> **STATED EXERCISE**
Can you reproduce word for word the stretch of the items below, from the line containing "locality: Braidentown (present" through the line containing "name author: Griseb."?

> **LISTING**
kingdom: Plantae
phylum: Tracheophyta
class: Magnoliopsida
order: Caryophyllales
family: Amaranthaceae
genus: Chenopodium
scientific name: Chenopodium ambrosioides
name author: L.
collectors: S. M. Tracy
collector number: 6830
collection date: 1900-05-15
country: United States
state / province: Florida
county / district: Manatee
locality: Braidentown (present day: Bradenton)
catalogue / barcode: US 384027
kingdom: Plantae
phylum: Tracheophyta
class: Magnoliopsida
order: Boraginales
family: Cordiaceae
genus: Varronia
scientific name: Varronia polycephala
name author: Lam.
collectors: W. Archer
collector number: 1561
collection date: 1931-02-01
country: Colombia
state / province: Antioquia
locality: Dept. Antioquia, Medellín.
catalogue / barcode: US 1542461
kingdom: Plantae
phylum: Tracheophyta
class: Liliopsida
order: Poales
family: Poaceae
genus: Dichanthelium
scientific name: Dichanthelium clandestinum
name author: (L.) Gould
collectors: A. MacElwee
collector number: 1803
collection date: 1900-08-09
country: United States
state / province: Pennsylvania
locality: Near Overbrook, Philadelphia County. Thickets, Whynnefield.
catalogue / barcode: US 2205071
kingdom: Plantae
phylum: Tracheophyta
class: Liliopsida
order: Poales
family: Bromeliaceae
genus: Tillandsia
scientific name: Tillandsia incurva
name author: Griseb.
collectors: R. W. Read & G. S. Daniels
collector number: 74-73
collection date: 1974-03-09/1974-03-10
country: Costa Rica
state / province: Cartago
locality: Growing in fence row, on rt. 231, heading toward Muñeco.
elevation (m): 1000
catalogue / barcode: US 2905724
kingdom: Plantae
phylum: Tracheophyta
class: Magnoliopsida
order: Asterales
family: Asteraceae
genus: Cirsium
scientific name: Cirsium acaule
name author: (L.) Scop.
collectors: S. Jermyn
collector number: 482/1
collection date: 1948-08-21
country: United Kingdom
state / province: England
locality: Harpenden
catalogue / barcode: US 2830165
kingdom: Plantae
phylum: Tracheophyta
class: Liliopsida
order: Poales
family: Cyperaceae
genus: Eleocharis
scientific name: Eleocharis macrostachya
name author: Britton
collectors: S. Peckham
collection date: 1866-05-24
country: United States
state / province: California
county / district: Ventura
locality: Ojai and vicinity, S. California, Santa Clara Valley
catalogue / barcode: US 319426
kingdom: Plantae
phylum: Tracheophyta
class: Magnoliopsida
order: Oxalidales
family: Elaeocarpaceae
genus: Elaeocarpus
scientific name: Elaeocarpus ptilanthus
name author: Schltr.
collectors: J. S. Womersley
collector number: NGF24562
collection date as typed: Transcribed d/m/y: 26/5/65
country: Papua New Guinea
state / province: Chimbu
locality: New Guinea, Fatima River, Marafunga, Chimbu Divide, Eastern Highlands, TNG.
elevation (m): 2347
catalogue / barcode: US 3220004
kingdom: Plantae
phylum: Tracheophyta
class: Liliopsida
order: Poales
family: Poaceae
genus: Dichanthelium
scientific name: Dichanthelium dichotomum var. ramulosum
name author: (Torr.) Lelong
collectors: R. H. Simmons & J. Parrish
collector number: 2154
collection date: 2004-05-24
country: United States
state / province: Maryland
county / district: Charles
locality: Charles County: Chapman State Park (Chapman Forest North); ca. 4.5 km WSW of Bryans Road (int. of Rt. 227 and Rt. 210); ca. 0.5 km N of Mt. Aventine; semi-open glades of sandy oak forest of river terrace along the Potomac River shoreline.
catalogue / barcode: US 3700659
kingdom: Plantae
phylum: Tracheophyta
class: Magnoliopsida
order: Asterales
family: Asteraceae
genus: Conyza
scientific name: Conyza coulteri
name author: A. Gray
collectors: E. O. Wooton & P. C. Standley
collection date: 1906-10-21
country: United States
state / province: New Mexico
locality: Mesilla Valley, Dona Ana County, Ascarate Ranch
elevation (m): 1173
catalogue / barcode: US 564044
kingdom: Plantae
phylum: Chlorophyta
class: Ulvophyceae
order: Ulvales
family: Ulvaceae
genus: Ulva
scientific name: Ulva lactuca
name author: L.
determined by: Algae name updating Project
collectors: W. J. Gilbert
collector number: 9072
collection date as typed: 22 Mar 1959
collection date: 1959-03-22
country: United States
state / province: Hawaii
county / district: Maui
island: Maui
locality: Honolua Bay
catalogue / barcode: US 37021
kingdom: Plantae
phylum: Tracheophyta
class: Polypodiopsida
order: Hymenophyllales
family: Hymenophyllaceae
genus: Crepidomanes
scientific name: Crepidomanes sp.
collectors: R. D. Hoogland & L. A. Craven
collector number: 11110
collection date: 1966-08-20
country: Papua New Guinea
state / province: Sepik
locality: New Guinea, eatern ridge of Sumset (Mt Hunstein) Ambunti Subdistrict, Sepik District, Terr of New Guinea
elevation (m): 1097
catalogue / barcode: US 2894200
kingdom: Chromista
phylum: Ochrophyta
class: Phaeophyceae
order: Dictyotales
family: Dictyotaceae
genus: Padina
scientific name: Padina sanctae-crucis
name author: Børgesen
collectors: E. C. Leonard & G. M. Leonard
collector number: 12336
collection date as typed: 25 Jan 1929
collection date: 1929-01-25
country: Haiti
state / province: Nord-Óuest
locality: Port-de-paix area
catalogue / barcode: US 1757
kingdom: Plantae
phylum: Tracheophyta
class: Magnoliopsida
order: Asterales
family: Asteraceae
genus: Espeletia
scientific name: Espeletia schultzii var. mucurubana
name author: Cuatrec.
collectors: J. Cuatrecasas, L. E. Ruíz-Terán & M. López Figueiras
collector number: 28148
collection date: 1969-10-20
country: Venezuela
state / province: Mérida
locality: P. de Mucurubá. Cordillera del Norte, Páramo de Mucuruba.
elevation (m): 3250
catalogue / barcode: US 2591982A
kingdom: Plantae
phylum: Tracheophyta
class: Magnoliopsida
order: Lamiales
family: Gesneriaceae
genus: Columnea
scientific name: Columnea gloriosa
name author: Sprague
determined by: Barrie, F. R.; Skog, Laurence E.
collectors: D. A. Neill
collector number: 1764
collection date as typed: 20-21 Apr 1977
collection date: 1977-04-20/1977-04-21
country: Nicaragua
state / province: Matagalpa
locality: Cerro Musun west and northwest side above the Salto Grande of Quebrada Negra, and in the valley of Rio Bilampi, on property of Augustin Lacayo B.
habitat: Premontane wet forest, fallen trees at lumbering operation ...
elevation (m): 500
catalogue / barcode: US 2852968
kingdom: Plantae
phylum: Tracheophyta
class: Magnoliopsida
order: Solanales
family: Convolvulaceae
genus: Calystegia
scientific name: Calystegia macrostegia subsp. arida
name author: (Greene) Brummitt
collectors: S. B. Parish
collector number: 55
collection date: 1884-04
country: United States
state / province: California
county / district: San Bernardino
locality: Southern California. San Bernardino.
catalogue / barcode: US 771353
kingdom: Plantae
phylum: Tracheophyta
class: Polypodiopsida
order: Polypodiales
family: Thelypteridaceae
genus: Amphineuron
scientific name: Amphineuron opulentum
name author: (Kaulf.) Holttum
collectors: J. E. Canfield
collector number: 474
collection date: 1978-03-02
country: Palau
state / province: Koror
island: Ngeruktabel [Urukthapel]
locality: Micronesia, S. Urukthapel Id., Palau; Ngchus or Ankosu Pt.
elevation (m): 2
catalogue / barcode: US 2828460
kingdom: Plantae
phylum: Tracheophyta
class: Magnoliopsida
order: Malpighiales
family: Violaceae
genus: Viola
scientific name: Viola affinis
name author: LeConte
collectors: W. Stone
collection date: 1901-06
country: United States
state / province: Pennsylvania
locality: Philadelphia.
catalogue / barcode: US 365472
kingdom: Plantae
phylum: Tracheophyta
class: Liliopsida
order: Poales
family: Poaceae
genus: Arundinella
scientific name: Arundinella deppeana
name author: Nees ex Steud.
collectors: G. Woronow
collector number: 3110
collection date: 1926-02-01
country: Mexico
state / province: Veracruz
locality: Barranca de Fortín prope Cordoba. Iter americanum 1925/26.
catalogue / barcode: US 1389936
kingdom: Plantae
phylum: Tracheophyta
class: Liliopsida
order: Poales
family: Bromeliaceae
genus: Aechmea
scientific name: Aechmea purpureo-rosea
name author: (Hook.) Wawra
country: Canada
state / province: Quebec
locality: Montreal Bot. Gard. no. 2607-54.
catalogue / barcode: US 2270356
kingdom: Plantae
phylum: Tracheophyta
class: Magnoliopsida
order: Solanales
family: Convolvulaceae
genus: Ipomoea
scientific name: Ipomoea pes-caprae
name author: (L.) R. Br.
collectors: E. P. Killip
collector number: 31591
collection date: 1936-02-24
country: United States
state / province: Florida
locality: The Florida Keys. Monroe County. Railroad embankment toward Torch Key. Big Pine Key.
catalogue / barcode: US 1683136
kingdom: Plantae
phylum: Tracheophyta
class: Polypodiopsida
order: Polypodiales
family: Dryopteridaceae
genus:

> **WRITTEN ANSWER**
locality: Braidentown (present day: Bradenton)
catalogue / barcode: US 384027
kingdom: Plantae
phylum: Tracheophyta
class: Magnoliopsida
order: Boraginales
family: Cordiaceae
genus: Varronia
scientific name: Varronia polycephala
name author: Lam.
collectors: W. Archer
collector number: 1561
collection date: 1931-02-01
country: Colombia
state / province: Antioquia
locality: Dept. Antioquia, Medellín.
catalogue / barcode: US 1542461
kingdom: Plantae
phylum: Tracheophyta
class: Liliopsida
order: Poales
family: Poaceae
genus: Dichanthelium
scientific name: Dichanthelium clandestinum
name author: (L.) Gould
collectors: A. MacElwee
collector number: 1803
collection date: 1900-08-09
country: United States
state / province: Pennsylvania
locality: Near Overbrook, Philadelphia County. Thickets, Whynnefield.
catalogue / barcode: US 2205071
kingdom: Plantae
phylum: Tracheophyta
class: Liliopsida
order: Poales
family: Bromeliaceae
genus: Tillandsia
scientific name: Tillandsia incurva
name author: Griseb.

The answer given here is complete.